> TASK BRIEF:
Isolate every line in the records below with "Yellowknife" in it.

Recorded data
━━━━━━━━
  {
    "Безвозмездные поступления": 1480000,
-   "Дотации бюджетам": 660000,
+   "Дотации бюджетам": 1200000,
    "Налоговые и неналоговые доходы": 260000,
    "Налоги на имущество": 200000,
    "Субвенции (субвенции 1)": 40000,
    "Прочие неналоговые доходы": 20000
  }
━━━━━━━━
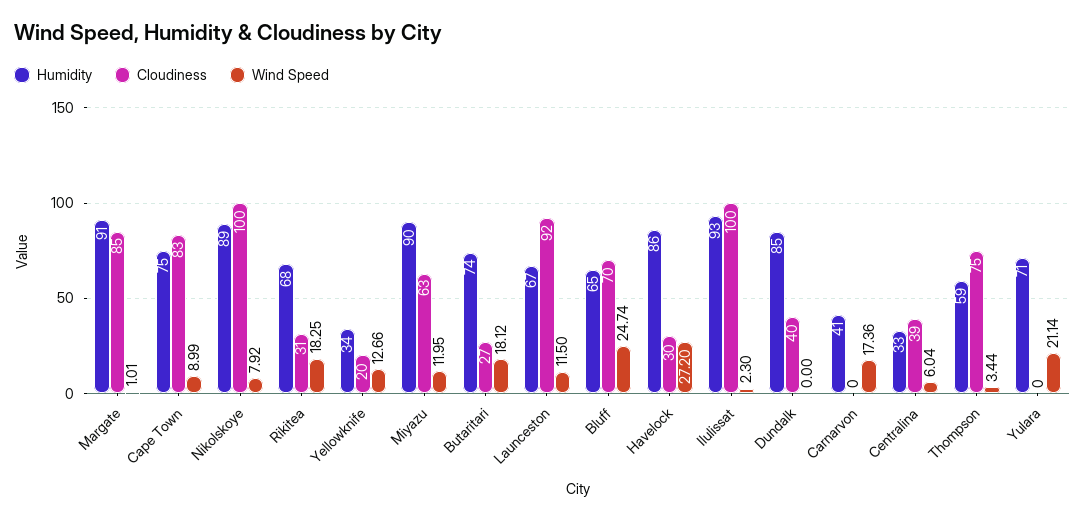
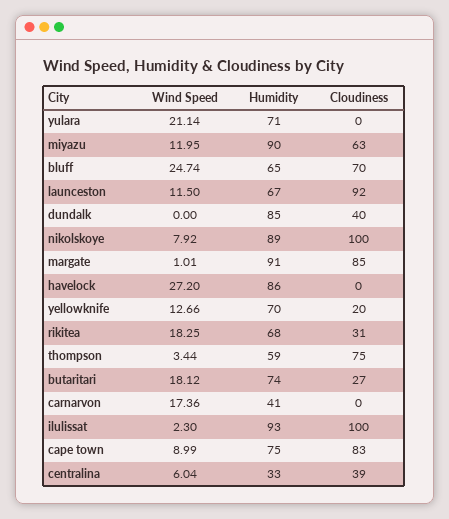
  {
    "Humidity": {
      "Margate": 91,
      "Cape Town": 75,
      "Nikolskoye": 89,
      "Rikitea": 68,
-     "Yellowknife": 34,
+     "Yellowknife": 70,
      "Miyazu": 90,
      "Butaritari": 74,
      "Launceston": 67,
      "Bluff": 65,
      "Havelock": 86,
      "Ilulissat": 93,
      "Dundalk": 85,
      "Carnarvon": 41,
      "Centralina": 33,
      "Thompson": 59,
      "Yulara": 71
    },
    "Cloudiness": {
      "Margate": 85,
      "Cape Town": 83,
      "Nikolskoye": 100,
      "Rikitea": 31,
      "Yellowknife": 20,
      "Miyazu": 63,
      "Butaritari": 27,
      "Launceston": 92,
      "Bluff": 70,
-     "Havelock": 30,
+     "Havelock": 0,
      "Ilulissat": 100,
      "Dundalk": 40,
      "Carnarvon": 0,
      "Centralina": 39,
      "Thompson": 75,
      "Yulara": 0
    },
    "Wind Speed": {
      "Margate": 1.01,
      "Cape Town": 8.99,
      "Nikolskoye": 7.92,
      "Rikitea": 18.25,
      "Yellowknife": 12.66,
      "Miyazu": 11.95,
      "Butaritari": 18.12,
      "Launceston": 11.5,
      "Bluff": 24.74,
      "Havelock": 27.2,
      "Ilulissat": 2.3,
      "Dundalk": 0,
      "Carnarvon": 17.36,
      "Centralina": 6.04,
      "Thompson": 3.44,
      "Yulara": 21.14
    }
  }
━━━━━━━━
> SOLVED EXERCISE:
-     "Yellowknife": 34,
+     "Yellowknife": 70,
      "Yellowknife": 20,
      "Yellowknife": 12.66,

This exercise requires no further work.